We constantly find our bodies not doing what we want them to do. So, really, we are like horse riders, and our bodies are our horses. Most of the time your body goes and does what you want it to do, but other times it’ll tire out or freak out, and you’ll find yourself on your ass. (No disrespect to horses or their riders. I don’t know much about either, but I like the analogy.)

Understanding that, learn to work with your body, not resist it. If it feels nervous, don’t make that wrong. Frustration only occurs when you resist what is happening. Learn to be like water, adapting to the circumstances without resistance and focusing on what you can do and can control. Every time I feel nervous, I’ll literally talk to my body out loud, saying things like, “Hey, man. I get it. It would be really nice if you could relax and work with me, but if you don’t, I understand and I’ll still love you.”
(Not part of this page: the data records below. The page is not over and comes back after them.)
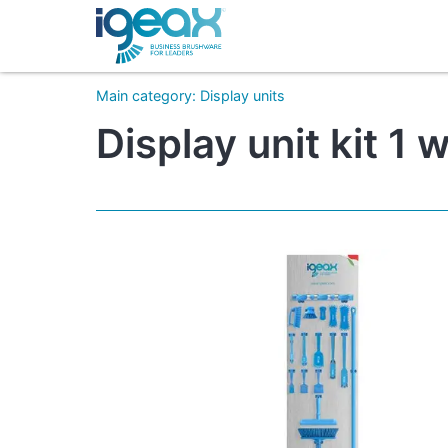
Main category
:
Display units
Display unit kit 1 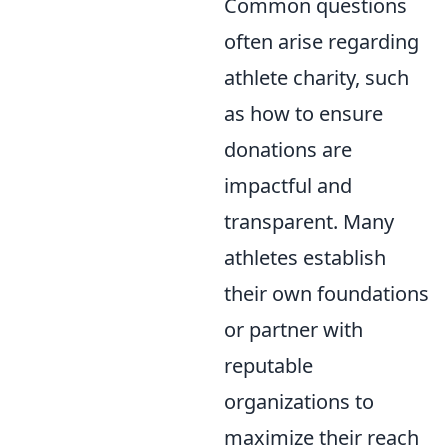
Common questions
often arise regarding
athlete charity, such
as how to ensure
donations are
impactful and
transparent. Many
athletes establish
their own foundations
or partner with
reputable
organizations to
maximize their reach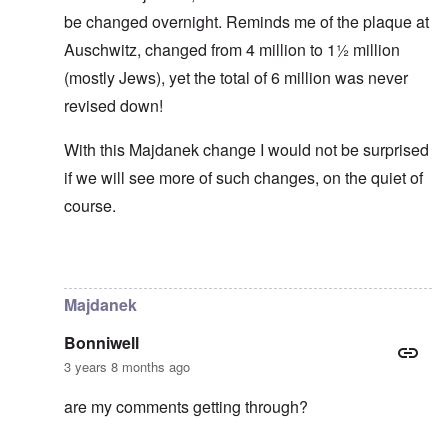
be changed overnight. Reminds me of the plaque at
Auschwitz, changed from 4 million to 1½ million
(mostly Jews), yet the total of 6 million was never
revised down!
With this Majdanek change I would not be surprised
if we will see more of such changes, on the quiet of
course.
In reply to
Historical numbers of Majdanek victims
by
c
Majdanek
Bonniwell
3 years 8 months ago
are my comments getting through?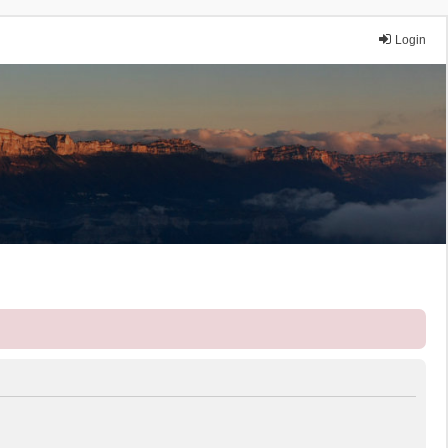
Login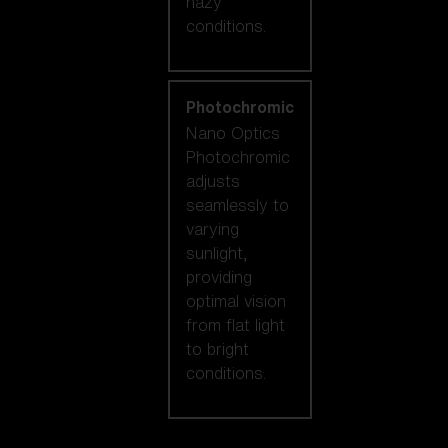
hazy
conditions.
Photochromic
Nano Optics
Photochromic
adjusts
seamlessly to
varying
sunlight,
providing
optimal vision
from flat light
to bright
conditions.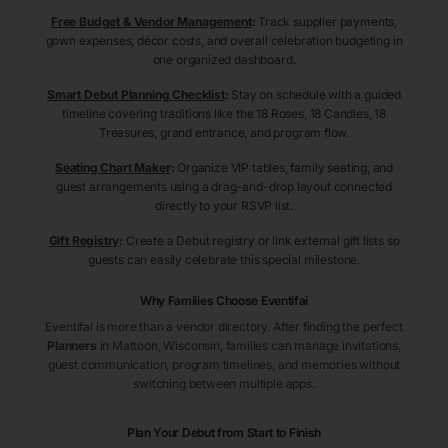
Free Budget & Vendor Management
:
Track supplier payments,
gown expenses, décor costs, and overall celebration budgeting in
one organized dashboard.
Smart Debut Planning Checklist
:
Stay on schedule with a guided
timeline covering traditions like the 18 Roses, 18 Candles, 18
Treasures, grand entrance, and program flow.
Seating Chart Maker
:
Organize VIP tables, family seating, and
guest arrangements using a drag-and-drop layout connected
directly to your RSVP list.
Gift Registry
:
Create a Debut registry or link external gift lists so
guests can easily celebrate this special milestone.
Why Families Choose Eventifai
Eventifai is more than a vendor directory. After finding the perfect
Planners
in Mattoon
, Wisconsin
, families can manage invitations,
guest communication, program timelines, and memories without
switching between multiple apps.
Plan Your Debut from Start to Finish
I guess what I’m saying is that you need to give yourself a break. What actors do is not easy for our bodies to do. That’s why it takes so much time, hard work, preparation, and training to make it an instrument that we know how to play. And unlike a piano or guitar, each body is a completely different instrument and may not work the same way as any other.

So, each of us is a glorious mystery, a beautiful paradox, living at a time in human history where we’re lucky to piss ourselves in a room full of strangers instead of in flight from a pack of wolves.

There. Doesn’t that make you feel so much better?